Phénomènes induits par les séismes

Les tremblements de terre ne sont pas la cause unique des dommages sur les bâtiments et infrastructures : ceux-ci peuvent également être causés par des phénomènes secondaires induits, notamment liquéfaction du sol, glissements de terrain ou encore tsunamis lacustres déclenchés par des glissements immergés. Un des objectifs consiste à caractériser de tels phénomènes pour l’analyse sismique de l'aléa, ainsi que la détection précoce de mouvements de masse sur la base de signaux sismiques typiques. Un autre aspect est constitué par les précurseurs sismiques à court terme, provoqués par les processus au sein de la croûte terrestre qui peuvent émettre des signaux électromagnétiques et géochimiques.

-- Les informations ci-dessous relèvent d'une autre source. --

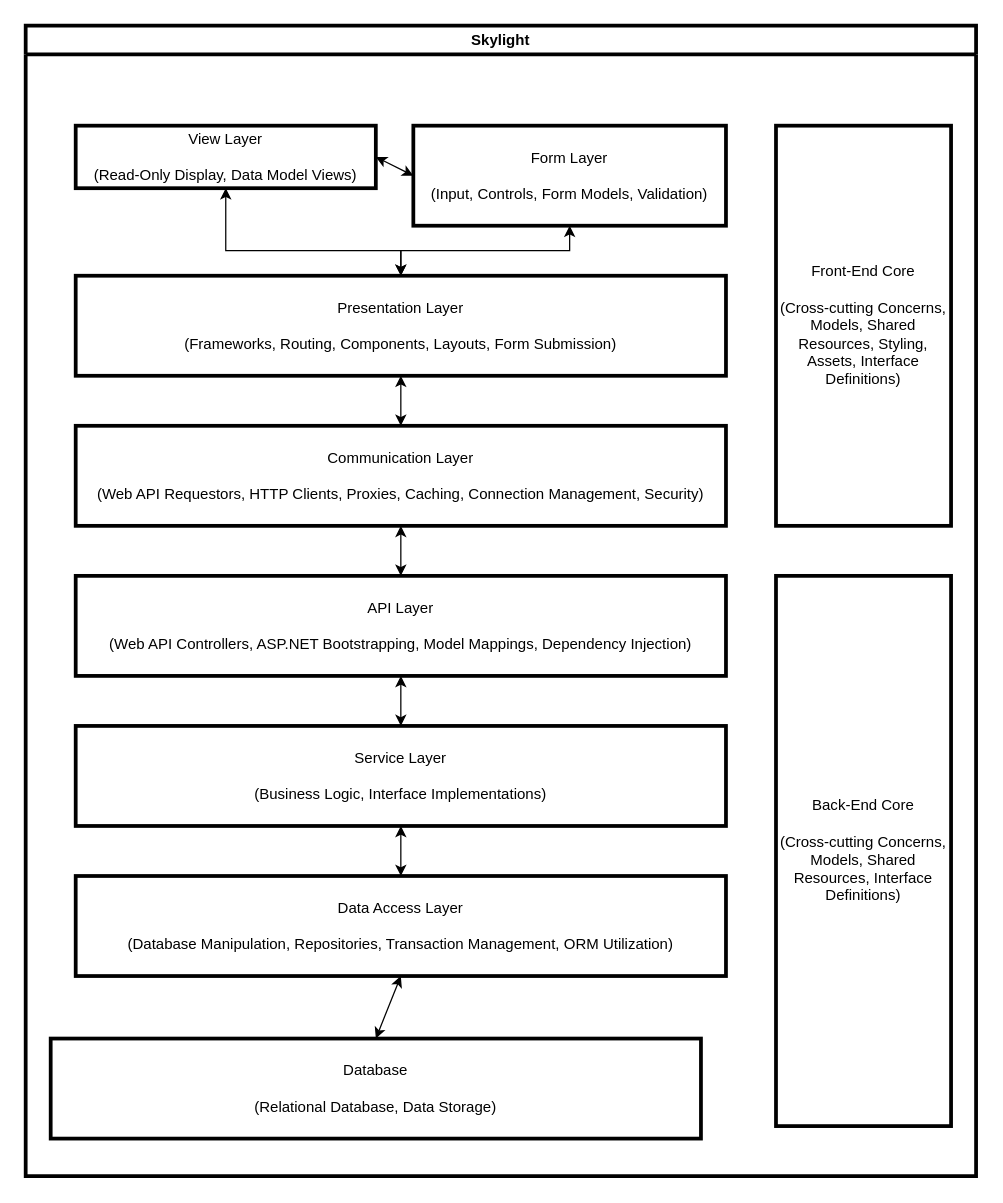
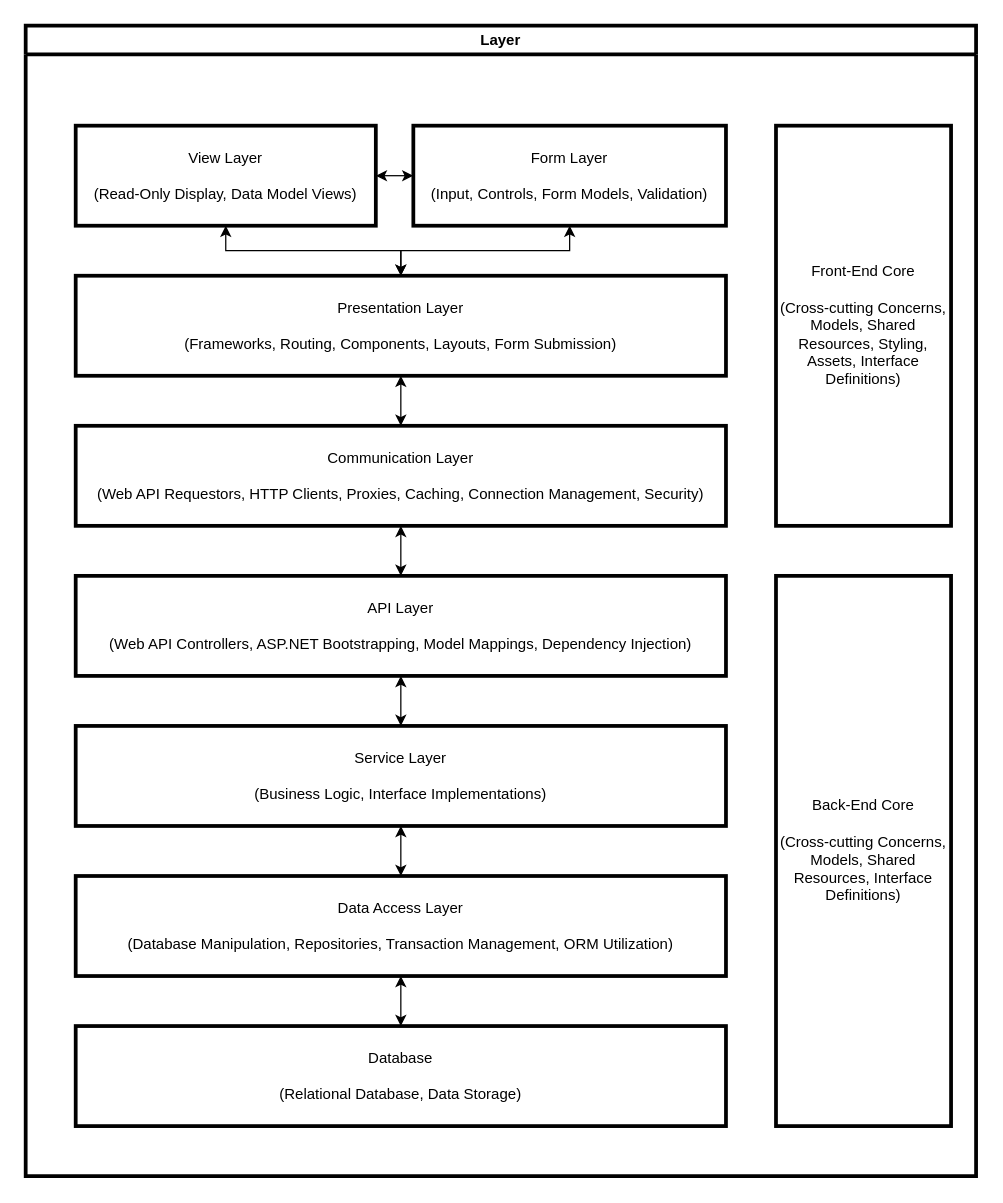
  <mxCell id="0" />
  <mxCell id="1" parent="0" />
- <mxCell id="2" value="Skylight" style="swimlane;whiteSpace=wrap;html=1;strokeWidth=3;" parent="1" vertex="1"><mxGeometry x="20" y="20" width="760" height="920" as="geometry" /></mxCell>
+ <mxCell id="2" value="Layer" style="swimlane;whiteSpace=wrap;html=1;strokeWidth=3;" parent="1" vertex="1"><mxGeometry x="20" y="20" width="760" height="920" as="geometry" /></mxCell>
  <mxCell id="3" value="Presentation Layer&lt;br&gt;&lt;br&gt;(Frameworks, Routing, Components, Layouts, Form Submission)" style="rounded=0;whiteSpace=wrap;html=1;strokeWidth=3;" parent="2" vertex="1"><mxGeometry x="40" y="200" width="520" height="80" as="geometry" /></mxCell>
- <mxCell id="4" value="View Layer&lt;br&gt;&lt;br&gt;(Read-Only Display, Data Model Views)" style="rounded=0;whiteSpace=wrap;html=1;strokeWidth=3;" parent="2" vertex="1"><mxGeometry x="40" y="80" width="240" height="50" as="geometry" /></mxCell>
+ <mxCell id="4" value="View Layer&lt;br&gt;&lt;br&gt;(Read-Only Display, Data Model Views)" style="rounded=0;whiteSpace=wrap;html=1;strokeWidth=3;" parent="2" vertex="1"><mxGeometry x="40" y="80" width="240" height="80" as="geometry" /></mxCell>
  <mxCell id="5" value="Form Layer&lt;br&gt;&lt;br&gt;(Input, Controls, Form Models, Validation)" style="rounded=0;whiteSpace=wrap;html=1;strokeWidth=3;" parent="2" vertex="1"><mxGeometry x="310" y="80" width="250" height="80" as="geometry" /></mxCell>
  <mxCell id="6" value="Communication Layer&lt;br&gt;&lt;br&gt;(Web API Requestors, HTTP Clients, Proxies, Caching, Connection Management, Security)" style="rounded=0;whiteSpace=wrap;html=1;strokeWidth=3;" parent="2" vertex="1"><mxGeometry x="40" y="320" width="520" height="80" as="geometry" /></mxCell>
  <mxCell id="7" value="Front-End Core&lt;br&gt;&lt;br&gt;(Cross-cutting Concerns, Models, Shared Resources, Styling, Assets, Interface Definitions)" style="rounded=0;whiteSpace=wrap;html=1;strokeWidth=3;" parent="2" vertex="1"><mxGeometry x="600" y="80" width="140" height="320" as="geometry" /></mxCell>
  <mxCell id="8" value="API Layer&lt;br&gt;&lt;br&gt;(Web API Controllers, ASP.NET Bootstrapping, Model Mappings, Dependency Injection)" style="rounded=0;whiteSpace=wrap;html=1;strokeWidth=3;" parent="2" vertex="1"><mxGeometry x="40" y="440" width="520" height="80" as="geometry" /></mxCell>
  <mxCell id="9" value="Service Layer&lt;br&gt;&lt;br&gt;(Business Logic, Interface Implementations)" style="rounded=0;whiteSpace=wrap;html=1;strokeWidth=3;" parent="2" vertex="1"><mxGeometry x="40" y="560" width="520" height="80" as="geometry" /></mxCell>
  <mxCell id="10" value="Data Access Layer&lt;br&gt;&lt;br&gt;(Database Manipulation, Repositories, Transaction Management, ORM Utilization)" style="rounded=0;whiteSpace=wrap;html=1;strokeWidth=3;" parent="2" vertex="1"><mxGeometry x="40" y="680" width="520" height="80" as="geometry" /></mxCell>
- <mxCell id="11" value="Database&lt;br&gt;&lt;br&gt;(Relational Database, Data Storage)" style="rounded=0;whiteSpace=wrap;html=1;strokeWidth=3;" parent="2" vertex="1"><mxGeometry x="20" y="810" width="520" height="80" as="geometry" /></mxCell>
+ <mxCell id="11" value="Database&lt;br&gt;&lt;br&gt;(Relational Database, Data Storage)" style="rounded=0;whiteSpace=wrap;html=1;strokeWidth=3;" parent="2" vertex="1"><mxGeometry x="40" y="800" width="520" height="80" as="geometry" /></mxCell>
  <mxCell id="12" value="Back-End Core&lt;br&gt;&lt;br&gt;(Cross-cutting Concerns, Models, Shared Resources, Interface Definitions)" style="rounded=0;whiteSpace=wrap;html=1;strokeWidth=3;" parent="2" vertex="1"><mxGeometry x="600" y="440" width="140" height="440" as="geometry" /></mxCell>
  <mxCell id="13" value="" style="endArrow=classic;startArrow=classic;html=1;rounded=0;entryX=1;entryY=0.5;entryDx=0;entryDy=0;exitX=0;exitY=0.5;exitDx=0;exitDy=0;" parent="2" source="5" target="4" edge="1"><mxGeometry width="50" height="50" relative="1" as="geometry"><mxPoint x="440" y="300" as="sourcePoint" /><mxPoint x="490" y="250" as="targetPoint" /></mxGeometry></mxCell>
  <mxCell id="14" value="" style="endArrow=classic;startArrow=classic;html=1;rounded=0;entryX=0.5;entryY=1;entryDx=0;entryDy=0;exitX=0.5;exitY=0;exitDx=0;exitDy=0;" parent="2" source="3" target="4" edge="1"><mxGeometry width="50" height="50" relative="1" as="geometry"><mxPoint x="440" y="300" as="sourcePoint" /><mxPoint x="490" y="250" as="targetPoint" /><Array as="points"><mxPoint x="300" y="180" /><mxPoint x="160" y="180" /></Array></mxGeometry></mxCell>
  <mxCell id="15" value="" style="endArrow=classic;startArrow=classic;html=1;rounded=0;entryX=0.5;entryY=1;entryDx=0;entryDy=0;exitX=0.5;exitY=0;exitDx=0;exitDy=0;" parent="2" source="3" target="5" edge="1"><mxGeometry width="50" height="50" relative="1" as="geometry"><mxPoint x="440" y="300" as="sourcePoint" /><mxPoint x="490" y="250" as="targetPoint" /><Array as="points"><mxPoint x="300" y="180" /><mxPoint x="435" y="180" /></Array></mxGeometry></mxCell>
  <mxCell id="16" value="" style="endArrow=classic;startArrow=classic;html=1;rounded=0;entryX=0.5;entryY=1;entryDx=0;entryDy=0;exitX=0.5;exitY=0;exitDx=0;exitDy=0;" parent="2" source="6" target="3" edge="1"><mxGeometry width="50" height="50" relative="1" as="geometry"><mxPoint x="440" y="430" as="sourcePoint" /><mxPoint x="490" y="380" as="targetPoint" /></mxGeometry></mxCell>
  <mxCell id="17" value="" style="endArrow=classic;startArrow=classic;html=1;rounded=0;entryX=0.5;entryY=1;entryDx=0;entryDy=0;exitX=0.5;exitY=0;exitDx=0;exitDy=0;" parent="2" source="8" target="6" edge="1"><mxGeometry width="50" height="50" relative="1" as="geometry"><mxPoint x="310" y="330" as="sourcePoint" /><mxPoint x="310" y="290" as="targetPoint" /></mxGeometry></mxCell>
  <mxCell id="18" value="" style="endArrow=classic;startArrow=classic;html=1;rounded=0;entryX=0.5;entryY=1;entryDx=0;entryDy=0;exitX=0.5;exitY=0;exitDx=0;exitDy=0;" parent="2" source="9" target="8" edge="1"><mxGeometry width="50" height="50" relative="1" as="geometry"><mxPoint x="310" y="450" as="sourcePoint" /><mxPoint x="310" y="410" as="targetPoint" /></mxGeometry></mxCell>
  <mxCell id="19" value="" style="endArrow=classic;startArrow=classic;html=1;rounded=0;exitX=0.5;exitY=1;exitDx=0;exitDy=0;entryX=0.5;entryY=0;entryDx=0;entryDy=0;" parent="2" source="9" target="10" edge="1"><mxGeometry width="50" height="50" relative="1" as="geometry"><mxPoint x="440" y="700" as="sourcePoint" /><mxPoint x="490" y="650" as="targetPoint" /></mxGeometry></mxCell>
  <mxCell id="20" value="" style="endArrow=classic;startArrow=classic;html=1;rounded=0;entryX=0.5;entryY=1;entryDx=0;entryDy=0;exitX=0.5;exitY=0;exitDx=0;exitDy=0;" parent="2" source="11" target="10" edge="1"><mxGeometry width="50" height="50" relative="1" as="geometry"><mxPoint x="440" y="700" as="sourcePoint" /><mxPoint x="490" y="650" as="targetPoint" /></mxGeometry></mxCell>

Figure: Installation de la station de mesure en forage à Vips. Des capteurs de forts tremblements de terre, des capteurs de pression et ce qu’on appelle un shapearray ont été installés.

Liquéfaction des sols

Les argiles et sables saturés d’eau ont une tendance à ne pas se comporter de manière linéaire sous excitation sismique. Dans les cas extrêmes, ils se liquéfient et perdent toute capacité porteuse. Le SED caractérise de manière exhaustive les sites de ce type par des mesures géophysiques et les équipe, lorsque c’est possible, de capteurs permanents en puits de forage (projet Site Characterization Group). L’objectif consiste à mesurer les effets d’amplification et le comportement des matériaux dans le domaine linéaire et non linéaire, et de les comparer avec des modélisations numériques. Les résultats constituent une des bases importantes pour une évaluation réaliste de l'aléa en regard des effets de la liquéfaction du sol et du mouvement relatif du sol en profondeur.

Glissements de terrain et chutes de pierres

Les glissements provoqués par les tremblements de terre peuvent provoquer des dommages importants. Pour l’évaluation de la stabilité des versants, on utilise aujourd’hui des méthodes pseudostatiques qui cependant ne prennent en compte que de manière limitée les processus dynamiques d’un séisme. Dans ce contexte, les procédés de mesures sismiques basés sur l’observation des mouvements naturels du sol et des petits séismes peuvent apporter une contribution importante. L’objectif des travaux scientifiques est le développement et l’application de procédés économiques pour l’évaluation des zones instables et du volume de l’instabilité, ainsi que leur comportement dynamique. Un système test installé sur l’Alpe di Roscioro près de Preonzo dans le Tessin permet de surveiller de manière continue le comportement dynamique de l’instabilité.

Détection automatique des mouvements de masse

Le dépouillement des données sismiques offre une alternative précieuse aux observations visuelles classiques. La dynamique spécifique de l’écoulement des masses entraîne un mouvement caractéristique du sol qui se distingue clairement d’autres causes (tremblements de terre ou explosions). La détection automatique de cette excitation sismique spécifique est effectuée à l’aide d’algorithmes modernes d’autoapprentissage. La détection des mouvements de masse rendue possible par ces systèmes en temps réel permet une estimation détaillée et fondée de l'aléa occurrent. Nos projets de recherche visent à la détection et à la caractérisation rapides des glissements de terrain, chutes de pierres et avalanches.

Précurseurs de séismes

Pour détecter les précurseurs des séismes, le SED a installé des capteurs géochimiques sur une source thermale dont l’eau est en contact avec un système de failles. Dans une première phase, l’eau thermale a été observée en continu, et des capteurs magnétiques ont été placés pour une surveillance électromagnétique à long terme. Le projet vise non seulement à collecter une longue série de données, mais aussi à acquérir une expérience sur la fiabilité des capteurs et sur les frais d’entretien, et éventuellement à obtenir des informations sur des précurseurs possibles des séismes.